═════ Records for this task ═════
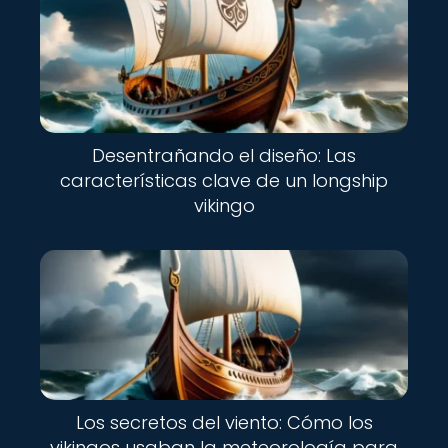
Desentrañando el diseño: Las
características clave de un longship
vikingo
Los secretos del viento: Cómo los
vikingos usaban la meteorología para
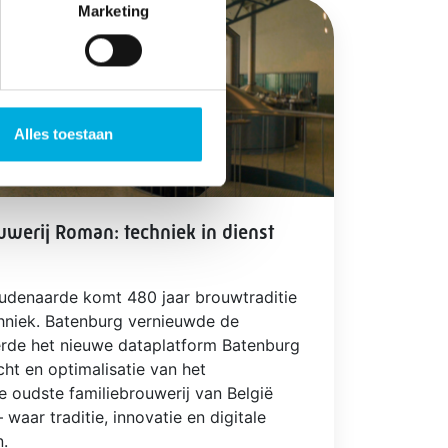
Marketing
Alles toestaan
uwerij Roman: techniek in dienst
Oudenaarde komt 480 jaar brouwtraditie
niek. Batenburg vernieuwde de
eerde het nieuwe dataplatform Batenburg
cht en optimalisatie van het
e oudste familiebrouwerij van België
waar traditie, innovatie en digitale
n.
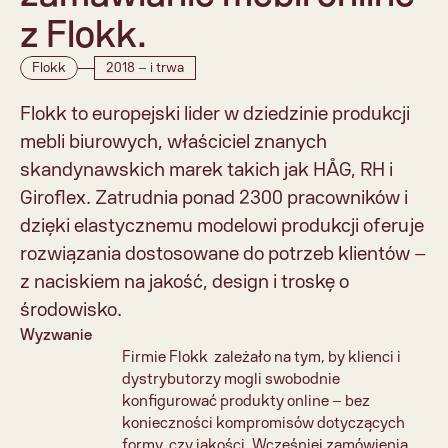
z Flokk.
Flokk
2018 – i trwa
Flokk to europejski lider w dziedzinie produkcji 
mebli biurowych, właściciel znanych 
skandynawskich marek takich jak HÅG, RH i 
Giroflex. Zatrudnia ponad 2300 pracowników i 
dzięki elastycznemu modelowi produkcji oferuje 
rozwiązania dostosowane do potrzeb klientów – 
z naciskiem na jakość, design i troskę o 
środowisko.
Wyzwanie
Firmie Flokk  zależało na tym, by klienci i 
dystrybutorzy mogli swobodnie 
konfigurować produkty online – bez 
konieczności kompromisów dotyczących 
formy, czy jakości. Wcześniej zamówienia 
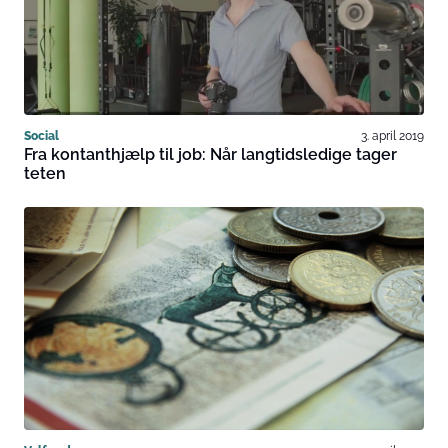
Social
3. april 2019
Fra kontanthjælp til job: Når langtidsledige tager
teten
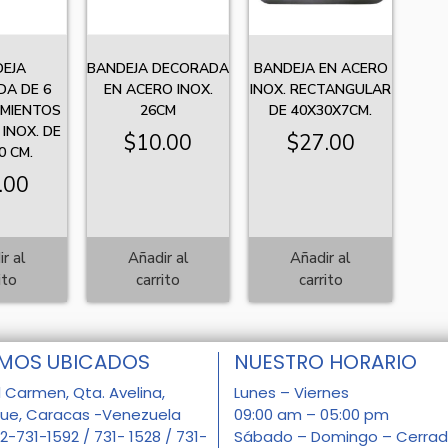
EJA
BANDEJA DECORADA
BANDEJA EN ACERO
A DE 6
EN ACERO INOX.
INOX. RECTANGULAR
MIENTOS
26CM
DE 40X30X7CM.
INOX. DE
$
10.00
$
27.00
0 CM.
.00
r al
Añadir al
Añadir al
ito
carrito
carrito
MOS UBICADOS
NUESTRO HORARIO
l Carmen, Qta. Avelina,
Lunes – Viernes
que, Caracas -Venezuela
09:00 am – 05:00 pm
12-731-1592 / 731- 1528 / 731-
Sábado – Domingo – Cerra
═════
> _Job_
Filter the data above, keeping only lines that include the string "Flokk".

> _Reply to the exercise_
z Flokk.
Flokk
Flokk to europejski lider w dziedzinie produkcji 
Firmie Flokk  zależało na tym, by klienci i 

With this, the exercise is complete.